§ Set task 1
In the Playwright section, explain why the script scrolls to the bottom of the page.
§ Set task 2
From the Playwright section, quote the passage from "time.sleep(random.uniform(2, 4))" to "document.querySelectorAll(sel)" without alteration.

§ Text section
-- begin --

Approach 3: Playwright Browser Automation

For pages with heavy client-side rendering or authentication walls:

from playwright.sync_api import sync_playwright
import json
import time
import random

def scrape_company_playwright(company_slug, proxy_config=None):
    """Scrape company profile using Playwright browser automation."""
    with sync_playwright() as p:
        launch_kwargs = {
            "headless": True,
            "args": [
                "--disable-blink-features=AutomationControlled",
                "--disable-dev-shm-usage",
                "--no-sandbox",
            ],
        }
        if proxy_config:
            launch_kwargs["proxy"] = proxy_config

        browser = p.chromium.launch(**launch_kwargs)
        context = browser.new_context(
            viewport={"width": 1440, "height": 900},
            user_agent=HEADERS["User-Agent"],
            locale="en-US",
            timezone_id="America/New_York",
        )

        # Intercept GraphQL responses
        graphql_data = []
        def handle_response(response):
            if "graphql" in response.url.lower():
                try:
                    data = response.json()
                    if data.get("data"):
                        graphql_data.append(data["data"])
                except Exception:
                    pass

        page = context.new_page()
        page.on("response", handle_response)

        # Navigate to company page
        page.goto(
            f"https://wellfound.com/company/{company_slug}",
            wait_until="networkidle",
            timeout=30000,
        )
        time.sleep(random.uniform(2, 4))

        # Extract visible data from DOM
        company_data = page.evaluate("""
            () => {
                const getText = (sel) => document.querySelector(sel)?.textContent?.trim();
                const getAll = (sel) => Array.from(
                    document.querySelectorAll(sel)
                ).map(e => e.textContent.trim()).filter(Boolean);

                return {
                    name: getText('h1') || getText('[data-test="company-name"]'),
                    tagline: getText('[data-test="tagline"]') || getText('[class*="tagline"]'),
                    description: getText('[data-test="description"]') || getText('[class*="description"]'),
                    size: getText('[data-test="company-size"]'),
                    stage: getText('[data-test="company-stage"]'),
                    markets: getAll('[data-test="market-tag"], [class*="market"]'),
                    tech_stack: getAll('[data-test="tech-tag"], [class*="tech-stack"]'),
                    social_links: Array.from(document.querySelectorAll('a[href*="twitter"], a[href*="linkedin"]'))
                        .map(a => ({ href: a.href, text: a.textContent.trim() })),
                };
            }
        """)

        # Scroll to load more content (lazy-loaded sections)
        page.evaluate("window.scrollTo(0, document.body.scrollHeight)")
        time.sleep(1.5)

        # Get funding info (often in a separate section)
        funding_data = page.evaluate("""

-- end --

§ Raw data
-- begin --

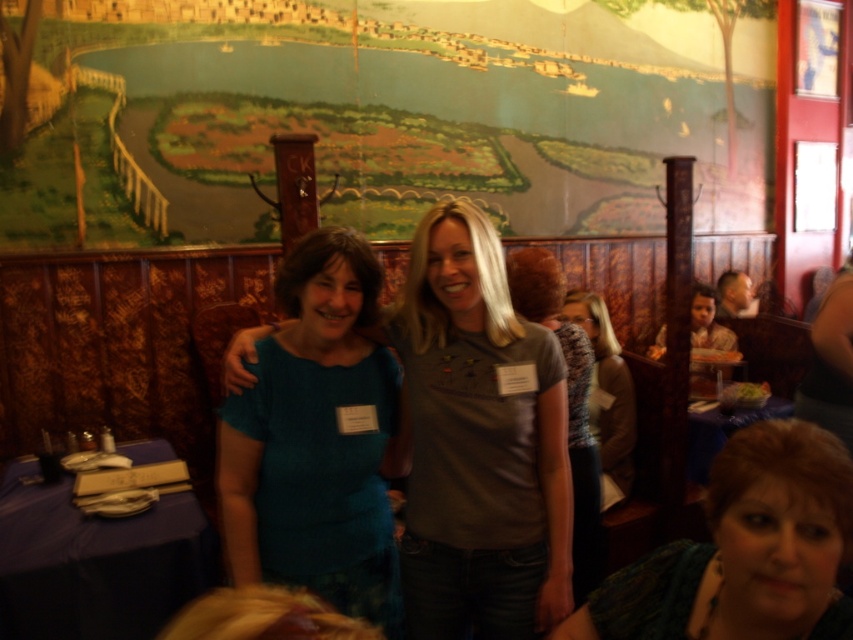
You are a photographer setting up for a group photo in the restaurant. You need to ensure that the teal knit sweater at center is visible above the green painted wall at upper center. Based on their heights, is this possible?

The green painted wall at upper center is taller than the teal knit sweater at center, so the sweater cannot be seen above the wall unless the photographer adjusts the angle or position.

You are taking a photo of the two people in the scene. Which clothing item, the matte gray shirt at center or the gray textured sweater at center, is located to the left when viewed from the front?

The matte gray shirt at center is positioned on the left side of the gray textured sweater at center, so it is located to the left when viewed from the front.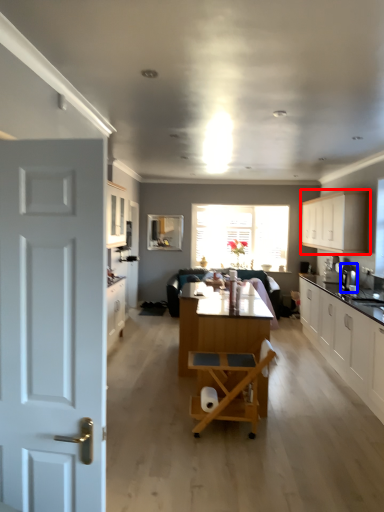
Question: Among these objects, which one is nearest to the camera, cabinetry (highlighted by a red box) or coffee machine (highlighted by a blue box)?

Choices:
 (A) cabinetry
 (B) coffee machine

Answer: (B)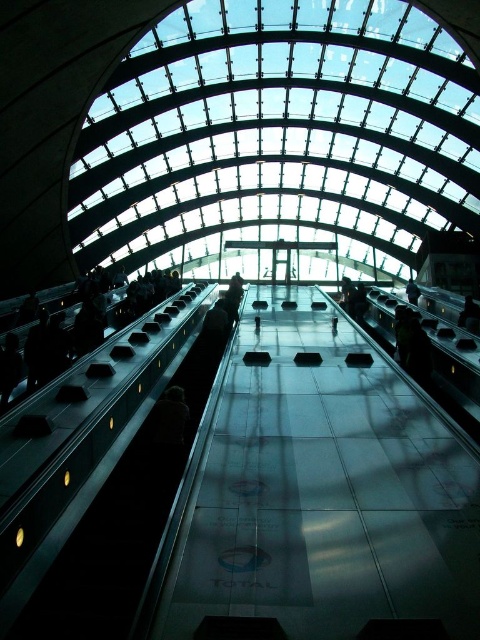
You are standing at the TOTAL walkway and want to take a photo of the metallic escalator at left and the dark gray fabric person at center. Which object should you focus on first if you want to capture both in the same frame without moving your camera?

The metallic escalator at left is much taller than the dark gray fabric person at center, so you should focus on the metallic escalator at left first to ensure both are in frame.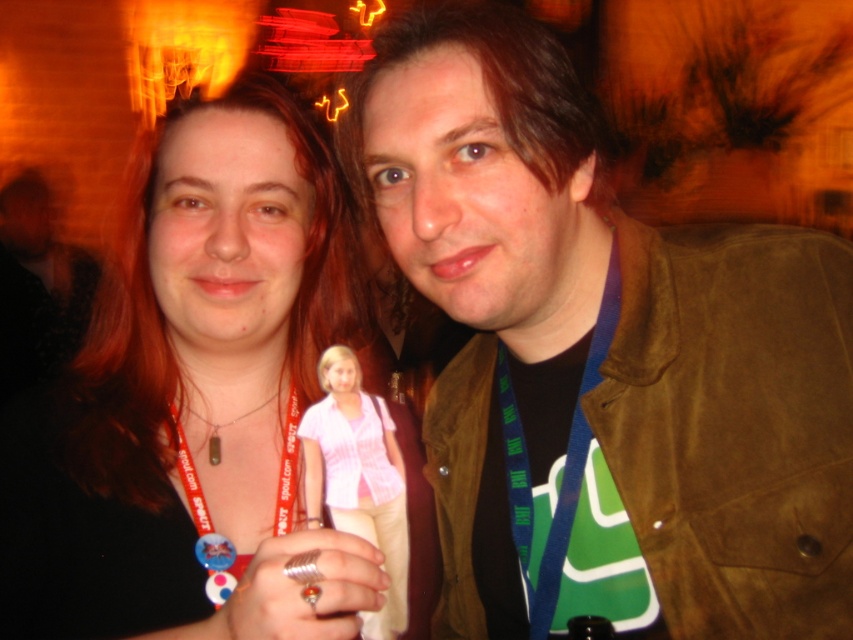
Question: Which of the following is the closest to the observer?

Choices:
 (A) pink fabric shirt at center
 (B) brown suede jacket at center
 (C) matte black necklace at center

Answer: (C)

Question: Which point is farther to the camera?

Choices:
 (A) pink fabric shirt at center
 (B) matte black necklace at center

Answer: (A)

Question: Can you confirm if matte black necklace at center is positioned above pink fabric shirt at center?

Choices:
 (A) yes
 (B) no

Answer: (A)

Question: Among these points, which one is nearest to the camera?

Choices:
 (A) (511, 214)
 (B) (280, 221)
 (C) (383, 436)

Answer: (A)

Question: Does brown suede jacket at center appear on the right side of pink fabric shirt at center?

Choices:
 (A) yes
 (B) no

Answer: (A)

Question: Can you confirm if matte black necklace at center is positioned below pink fabric shirt at center?

Choices:
 (A) no
 (B) yes

Answer: (A)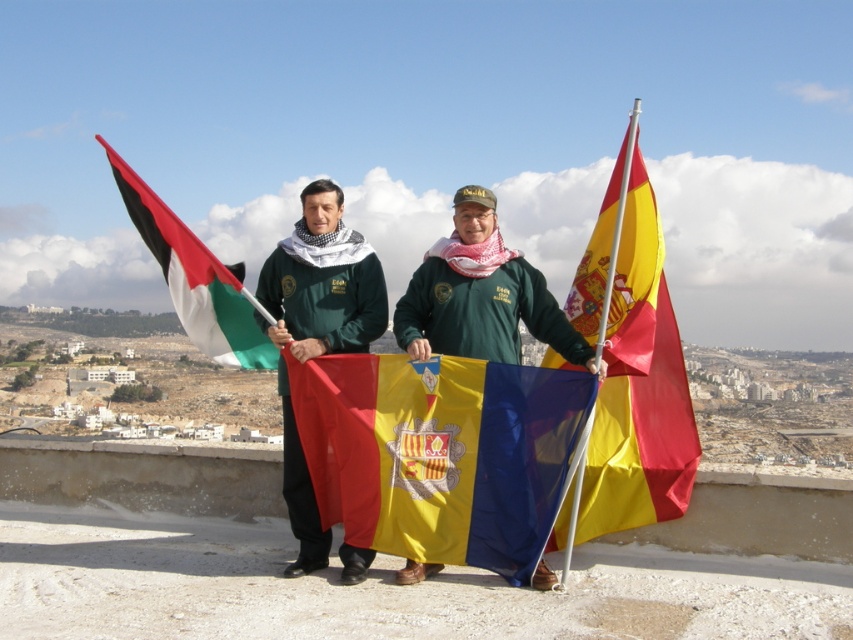
Question: Which point is closer to the camera?

Choices:
 (A) polyester flag at center
 (B) matte green sweatshirt at center
 (C) green matte jacket at center
 (D) black and white striped flag at left

Answer: (B)

Question: Which point is farther to the camera?

Choices:
 (A) yellow/red striped flag at right
 (B) matte green sweatshirt at center
 (C) black and white striped flag at left
 (D) green matte jacket at center

Answer: (C)

Question: Where is yellow/red striped flag at right located in relation to black and white striped flag at left in the image?

Choices:
 (A) right
 (B) left

Answer: (A)

Question: Is yellow/red striped flag at right bigger than green matte jacket at center?

Choices:
 (A) no
 (B) yes

Answer: (A)

Question: Can you confirm if yellow/red striped flag at right is positioned above black and white striped flag at left?

Choices:
 (A) yes
 (B) no

Answer: (B)

Question: Which object is positioned closest to the green matte jacket at center?

Choices:
 (A) polyester flag at center
 (B) yellow/red striped flag at right
 (C) matte green sweatshirt at center

Answer: (C)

-- end --

§ Task output 1
The script scrolls to the bottom of the page to load more content, because some sections of the page are lazy-loaded. It then pauses for 1.5 seconds.

§ Task output 2
time.sleep(random.uniform(2, 4))

        # Extract visible data from DOM
        company_data = page.evaluate("""
            () => {
                const getText = (sel) => document.querySelector(sel)?.textContent?.trim();
                const getAll = (sel) => Array.from(
                    document.querySelectorAll(sel)